Multicloud, novas aplicações e legado em ecossistemas digitais
A chave do modelo de grandes startups de serviços digitais é conseguir identificar as dores do cliente, juntar serviços já existentes e rapidamente empacotar uma solução relevante e criativa. Quem já se estabeleceu sobre arquiteturas de nuvem, microsserviços e outros padrões já criados para interoperar, leva vantagem. Por exemplo, o motorista que recebe uma chamada pelo aplicativo não vê sentido em digitar o endereço no assistente de rotas. Em contrapartida, milhões de trabalhadores de escritórios ainda gastam horas com Alt+tab e Crtl+C/Crtl+V, transferindo informações de um sistema a outro. São essas organizações que precisam de “transformação digital”.
Durante 2018, e certamente em anos posteriores, ainda veremos grandes movimentos de padronização tecnológica, exposição de sistemas legados (com web services etc.) e, principalmente revisão de processos de negócios.
Evidentemente, os serviços em nuvem são os grandes habilitadores dos projetos de inovação. Porém, o aproveitamento das oportunidades técnicas (de plataformas especializadas ou otimizadas) e comerciais dos provedores normalmente também exige revisão e reorganização do portfólio de aplicações.
Interfaces humano-digitais, segregando a inteligência e a entrega
As aplicações de interação por linguagem natural já fazem parte do dia a dia, embora algumas iniciativas experimentais ainda rendam piada. Assim como ocorre com a computação cognitiva, a migração para plataformas de reconhecimento de fala, chatbots e outros sistemas conversacionais depende também da complexidade das interações. A boa notícia é que em nossas relações de consumo não somos tão peculiares: nos projetos de automação bem feitos, em poucas semanas o sistema “aprende” a entender a maioria das perguntas e o índice de respostas automáticas satisfatórias escala rapidamente.
O sucesso de uma estratégia de interação digital – de fazer a máquina responder o que pode e instrumentalizar as pessoas quando são necessárias – passa por muito trabalho de retaguarda, da modelagem de dados a monitoramento das chamadas/sessões. Uma vez feito isso, é preciso garantir que essa inteligência seja entregue nos canais existentes ou a serem criados.

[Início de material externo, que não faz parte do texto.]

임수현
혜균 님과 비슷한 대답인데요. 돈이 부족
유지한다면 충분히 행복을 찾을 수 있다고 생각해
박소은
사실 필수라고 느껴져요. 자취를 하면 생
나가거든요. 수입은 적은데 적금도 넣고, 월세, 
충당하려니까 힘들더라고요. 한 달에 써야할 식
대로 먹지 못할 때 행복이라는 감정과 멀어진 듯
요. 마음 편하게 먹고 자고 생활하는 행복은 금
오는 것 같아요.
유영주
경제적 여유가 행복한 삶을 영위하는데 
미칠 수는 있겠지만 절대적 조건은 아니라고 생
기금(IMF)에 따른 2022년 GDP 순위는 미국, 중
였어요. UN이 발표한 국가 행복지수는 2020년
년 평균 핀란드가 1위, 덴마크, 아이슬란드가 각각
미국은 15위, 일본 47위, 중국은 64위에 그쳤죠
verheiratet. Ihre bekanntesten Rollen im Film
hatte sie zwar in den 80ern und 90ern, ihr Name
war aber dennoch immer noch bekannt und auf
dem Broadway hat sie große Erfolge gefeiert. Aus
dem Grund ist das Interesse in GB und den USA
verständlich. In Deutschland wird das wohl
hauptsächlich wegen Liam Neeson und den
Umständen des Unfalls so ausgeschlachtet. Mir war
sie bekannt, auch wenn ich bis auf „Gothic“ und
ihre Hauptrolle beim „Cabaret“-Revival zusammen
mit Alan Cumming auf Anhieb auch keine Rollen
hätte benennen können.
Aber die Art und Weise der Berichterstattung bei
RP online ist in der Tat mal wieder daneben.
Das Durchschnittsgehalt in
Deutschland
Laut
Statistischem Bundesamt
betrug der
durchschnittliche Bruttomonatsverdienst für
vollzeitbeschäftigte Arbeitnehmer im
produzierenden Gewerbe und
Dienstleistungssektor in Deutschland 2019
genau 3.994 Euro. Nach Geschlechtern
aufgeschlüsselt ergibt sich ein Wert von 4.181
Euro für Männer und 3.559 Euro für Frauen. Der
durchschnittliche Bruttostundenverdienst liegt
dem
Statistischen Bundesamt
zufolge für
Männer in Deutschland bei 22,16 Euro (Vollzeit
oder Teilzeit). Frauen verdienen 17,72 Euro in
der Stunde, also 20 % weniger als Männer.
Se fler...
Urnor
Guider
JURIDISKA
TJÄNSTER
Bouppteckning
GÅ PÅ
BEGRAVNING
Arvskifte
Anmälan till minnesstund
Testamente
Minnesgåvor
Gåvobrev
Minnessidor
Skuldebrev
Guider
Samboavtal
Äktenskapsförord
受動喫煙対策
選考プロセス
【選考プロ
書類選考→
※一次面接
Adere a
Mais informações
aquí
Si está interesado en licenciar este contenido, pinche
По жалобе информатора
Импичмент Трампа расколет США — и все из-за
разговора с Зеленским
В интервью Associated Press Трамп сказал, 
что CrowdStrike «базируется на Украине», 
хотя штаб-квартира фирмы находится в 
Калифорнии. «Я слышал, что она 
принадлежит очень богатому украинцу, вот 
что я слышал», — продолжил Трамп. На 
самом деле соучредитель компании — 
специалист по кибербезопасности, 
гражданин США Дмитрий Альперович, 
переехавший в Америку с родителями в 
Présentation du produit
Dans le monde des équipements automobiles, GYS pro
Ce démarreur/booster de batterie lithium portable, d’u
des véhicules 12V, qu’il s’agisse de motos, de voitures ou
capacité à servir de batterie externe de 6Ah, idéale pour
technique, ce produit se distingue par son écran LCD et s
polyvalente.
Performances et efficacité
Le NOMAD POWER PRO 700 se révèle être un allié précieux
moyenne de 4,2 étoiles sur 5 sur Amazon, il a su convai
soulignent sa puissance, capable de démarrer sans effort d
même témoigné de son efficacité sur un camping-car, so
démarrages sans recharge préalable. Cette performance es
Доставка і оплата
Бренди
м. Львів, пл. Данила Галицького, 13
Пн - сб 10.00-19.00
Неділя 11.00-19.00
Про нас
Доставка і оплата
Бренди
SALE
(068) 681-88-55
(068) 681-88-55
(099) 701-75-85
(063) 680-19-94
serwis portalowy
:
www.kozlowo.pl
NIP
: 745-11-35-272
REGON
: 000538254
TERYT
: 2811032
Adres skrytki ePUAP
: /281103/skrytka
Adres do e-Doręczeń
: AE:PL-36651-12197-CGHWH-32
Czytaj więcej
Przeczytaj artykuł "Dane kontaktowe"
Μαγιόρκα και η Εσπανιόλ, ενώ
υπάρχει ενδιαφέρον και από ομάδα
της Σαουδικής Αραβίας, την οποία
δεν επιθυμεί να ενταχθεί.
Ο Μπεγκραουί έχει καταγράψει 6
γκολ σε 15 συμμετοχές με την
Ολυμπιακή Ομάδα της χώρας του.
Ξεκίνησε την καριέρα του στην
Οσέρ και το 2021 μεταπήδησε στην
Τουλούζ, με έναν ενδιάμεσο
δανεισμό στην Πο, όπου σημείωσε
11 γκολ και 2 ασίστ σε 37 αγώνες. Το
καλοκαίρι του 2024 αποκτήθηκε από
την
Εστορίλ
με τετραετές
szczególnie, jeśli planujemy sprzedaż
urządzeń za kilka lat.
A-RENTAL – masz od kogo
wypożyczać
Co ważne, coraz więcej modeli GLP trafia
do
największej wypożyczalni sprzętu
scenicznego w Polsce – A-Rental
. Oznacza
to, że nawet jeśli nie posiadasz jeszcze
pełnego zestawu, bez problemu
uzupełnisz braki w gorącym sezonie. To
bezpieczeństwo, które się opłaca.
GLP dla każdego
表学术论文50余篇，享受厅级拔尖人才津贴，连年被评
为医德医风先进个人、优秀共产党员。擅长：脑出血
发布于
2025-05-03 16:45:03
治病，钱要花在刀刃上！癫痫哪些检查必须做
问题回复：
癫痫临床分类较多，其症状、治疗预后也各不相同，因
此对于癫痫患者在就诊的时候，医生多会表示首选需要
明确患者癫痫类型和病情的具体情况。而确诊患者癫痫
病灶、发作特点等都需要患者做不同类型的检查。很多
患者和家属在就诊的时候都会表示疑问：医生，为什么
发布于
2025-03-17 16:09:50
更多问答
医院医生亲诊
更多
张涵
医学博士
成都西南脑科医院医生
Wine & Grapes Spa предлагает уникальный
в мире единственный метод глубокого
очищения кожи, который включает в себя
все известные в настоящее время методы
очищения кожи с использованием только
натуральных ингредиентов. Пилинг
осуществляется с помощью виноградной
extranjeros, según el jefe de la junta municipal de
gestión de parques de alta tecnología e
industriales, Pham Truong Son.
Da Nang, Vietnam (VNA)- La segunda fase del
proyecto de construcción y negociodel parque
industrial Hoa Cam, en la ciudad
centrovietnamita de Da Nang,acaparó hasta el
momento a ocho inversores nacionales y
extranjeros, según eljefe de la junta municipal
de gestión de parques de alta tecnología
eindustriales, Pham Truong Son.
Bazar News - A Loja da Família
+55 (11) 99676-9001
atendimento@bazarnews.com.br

Enquanto os índices de preferência de canais tradicionais, telefone e web site, ficam relativamente estáveis, no mobile as tendências se alteram rapidamente. Por exemplo, lançar front end em lojas de aplicativos, uma febre há pouco mais de um ano, tem cedido espaço a comunicação por meio de apps de mensagens. Em pouco tempo, o público terá mudado seus hábitos tecnológicos e outras modas virão. Portanto, decisões relacionadas a padrões abertos, arquitetura e qualidade de software passam a ter desdobramentos bem tangíveis no futuro do negócio nos próximos anos.
Flavio Ditt é diretor executivo da Coddera.